Ruthie smiled at the lawyer's apt reference to her husband. "As much fun as it would be to have a messy divorce and smear him and rip him off for everything I can, I think I'd rather just make a quick, clean split. I don't need anything of his and I want to have as little to do with him as I can. Dumping him will hurt him plenty anyhow."

"Okay, I'll write up the proposal and what we do next depends on his response. It's too late to do it this afternoon and my assistant had to leave early today anyhow, so I will do it on Monday. I have a sneaky hope that he turns down our offer because I would also love to nail his ass."

With his business with Ruthie concluded, at least until the following Monday, Jim turned to Pam. "Do you know the, er, informal discussions we sometimes like to have after our more formal ones?"

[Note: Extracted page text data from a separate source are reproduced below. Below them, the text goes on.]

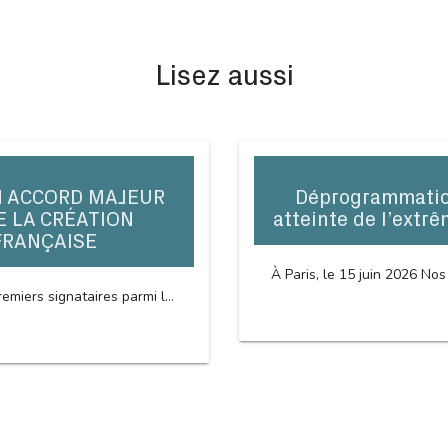
Lisez aussi
N ACCORD MAJEUR
Déprogrammation
E LA CRÉATION
atteinte de l’extrê
FRANÇAISE
À Paris, le 15 juin 2026 Nos
emiers signataires parmi l...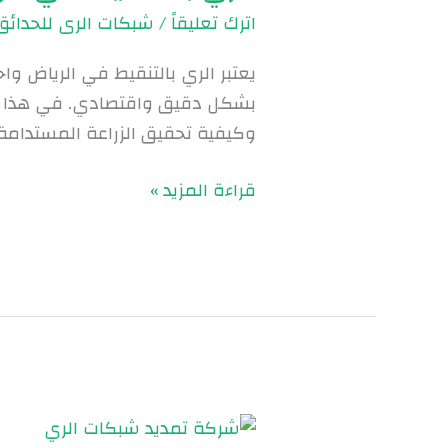
اترك تعليقاً
/
شبكات الرى للحدائق
يعتبر الري بالتنقيط في الرياض وا
بشكل دقيق واقتصادي. في هذا ال
وكيفية تحقيق الزراعة المستدامة م
قراءة المزيد »
شركة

Pam laughed. "You mean the ones where you eat my pussy and sometimes Fumiko's, and then fuck me or her or both of us? Yeah, I really love those informal discussions. George loves discussions like that and Ruthie says she wants to start attending some like that too. Even if Fumiko isn't here, foursomes are nice." Pam turned to Ruthie. "That is what you told George this morning, isn't it?"

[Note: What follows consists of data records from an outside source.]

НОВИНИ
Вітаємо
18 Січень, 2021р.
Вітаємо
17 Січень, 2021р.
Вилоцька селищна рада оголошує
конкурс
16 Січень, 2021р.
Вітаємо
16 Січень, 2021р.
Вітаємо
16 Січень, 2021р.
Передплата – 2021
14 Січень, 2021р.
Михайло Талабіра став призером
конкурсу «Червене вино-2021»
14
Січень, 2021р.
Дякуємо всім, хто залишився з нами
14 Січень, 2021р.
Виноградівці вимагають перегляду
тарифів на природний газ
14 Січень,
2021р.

"Yeah, but we don't have a bed," Ruthie answered.

"We have the sofa over there and the floor and some pillows and there's a rolled up mattress in the storeroom," Pam replied. "Jim is a real stud, George, and really hung. I know you noticed that he's a guy I'd be attracted to, and you're right. Our business is done so let's have some fun."

Ruthie walked around behind Jim's desk and sat on his lap with her arm around his shoulder. "The word on the street is that you're a real stud. Do you have anything to say about that? Would you care to make a statement?"

Jim stood up, lifting Ruthie in his arms. "I'm sure I can produce evidence to prove my contentions. Suppose we go over to that sofa and discuss this matter further?"

"I hope we can discuss it informally. From what I've heard of your informal discussions, they're the best kind."

Pam and I stood up, embraced and plastered out lips together, letting our tongues get reacquainted. "Jim," she said, after we broke off the kiss, "I'm going to go to the storeroom and get the mattress and some pillows." Jim didn't answer; his mouth was too busy kissing Ruthie while his hands were unbuttoning her blouse. Her hands were busy on his clothing also.

I went with Pam; we returned with the mattress, pillows and some towels, rolled the mattress out onto the floor and lay down, kissing and holding each other tightly. Pamela has large, warm lips, seemingly designed for kissing but there are other parts of her face that are also extremely inviting to me, and I did not ignore them. Down her soft throat my lips wandered, while my hands removed her blouse. Pam knew where my lips were heading and she reached up on her back to unhook her bra, letting her lovely breasts swing free.

Jim and Ruthie had gotten a head start on us so they were both already naked above the waist and he was licking her breasts. We quickly caught up, though, and once again my tongue enjoyed the feel of Pamela's erect nipples and her nipples enjoyed the feel of my tongue. I can't murmur happily with my tongue sticking out of my mouth but Pam was making up for that.

"I love the way you lick my tits, George," she told me. "And I know I'm gonna love it when you eat my cunt." There was no hurry about getting to that point, and we were enjoying ourselves along the way.